Irvine: It's been most helpful for the safety net, trauma hospitals, neurosurgery, trauma surgery, high-risk OB. Methodist traditionally had been a trauma hospital, a safety-net hospital for decades. In the '90s we almost had to shut down our trauma service because we had neurosurgeons leaving the state, going to Florida. It took years after tort reform passed for newly trained physicians to want to come to Texas and work, and where probably the last seven to 10 years have really helped resupply many needed specialties in Texas.

Joint ventures and other collaborative partnerships have become increasingly common during the past several years among both for-profit and not-for-profit healthcare organizations. What are the forces driving these collaborations, and do you expect we’ll see more in the future?

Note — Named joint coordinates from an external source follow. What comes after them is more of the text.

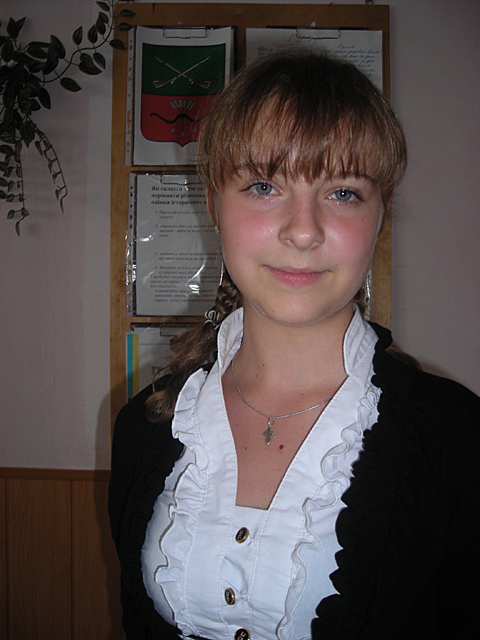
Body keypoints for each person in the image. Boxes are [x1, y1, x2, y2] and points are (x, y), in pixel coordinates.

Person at [109, 51, 480, 640]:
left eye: (343, 193)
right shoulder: (145, 426)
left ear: (381, 216)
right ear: (214, 204)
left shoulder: (457, 438)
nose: (303, 230)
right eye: (263, 186)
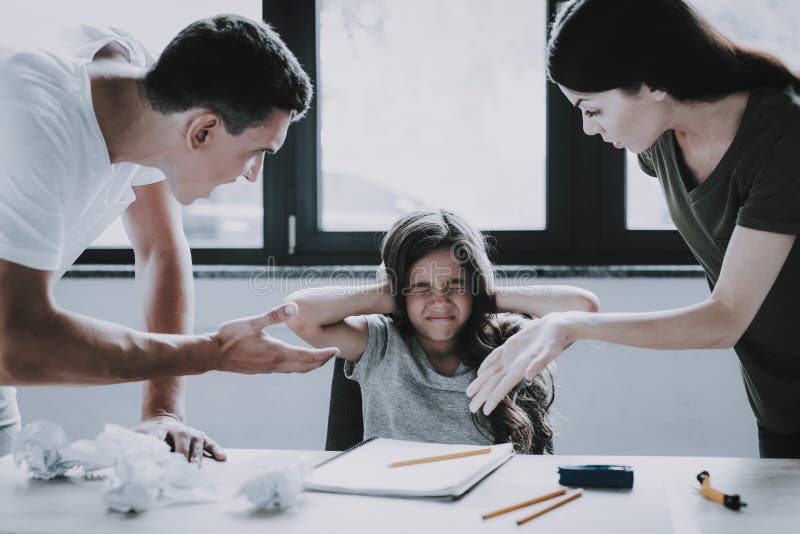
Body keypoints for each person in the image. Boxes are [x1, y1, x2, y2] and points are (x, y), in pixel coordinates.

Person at [466, 0, 800, 458]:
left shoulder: (784, 136)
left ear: (651, 83)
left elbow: (725, 318)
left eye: (593, 108)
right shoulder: (659, 139)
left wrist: (575, 325)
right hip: (779, 400)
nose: (586, 129)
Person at [0, 15, 339, 459]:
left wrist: (163, 412)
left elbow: (160, 249)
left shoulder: (143, 102)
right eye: (257, 153)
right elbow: (15, 342)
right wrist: (212, 352)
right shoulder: (31, 118)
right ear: (202, 131)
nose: (254, 176)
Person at [285, 210, 598, 453]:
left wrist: (484, 294)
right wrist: (387, 292)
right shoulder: (378, 342)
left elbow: (583, 308)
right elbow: (298, 313)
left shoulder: (509, 340)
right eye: (420, 286)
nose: (439, 301)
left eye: (455, 285)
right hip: (395, 504)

Allison: The answer is yes. I think the word of the day is "collaboration." As you look at creating networks, new models of care, population health management and the geographical coverage to take care of that population, wherever they may be living, you can joint venture. You can affiliate. You don't have to own everything to provide that full continuum of care.

An example of that is occurring with Baylor Scott & White Health, where we are joint-venturing with Tenet as an investor-owned system; we are taking four of their hospitals and one of ours, and putting together a joint venture to get geographic coverage in order to further our initiative around population health management. Collaboration is key, and so we'll continue to see that. It's a capital preservation and it's speed-to-market in its coverage, and as we get more and more constrained by the need for capital and the appetite... these collaborative efforts, look for more of them, I believe, to occur.

Foster: Couldn't agree more. HCA was one of the leaders over 20 years ago in establishing the very first hospital joint ventures in Austin with St. David's, and in San Antonio with the Methodist Health Care System. That was something that was born out of a lot of turmoil in the marketplace at that time. I think we see that same turmoil today. I think what we see across the United States is a whole lot more of that activity around what we call the periphery, the tangential services and not necessarily the core hospital services. I would say there has never been a time in recent history for HCA that we have had a more full pipeline of suitors and opportunities to look at joint ventures and to look at different arrangements with different players around the United States.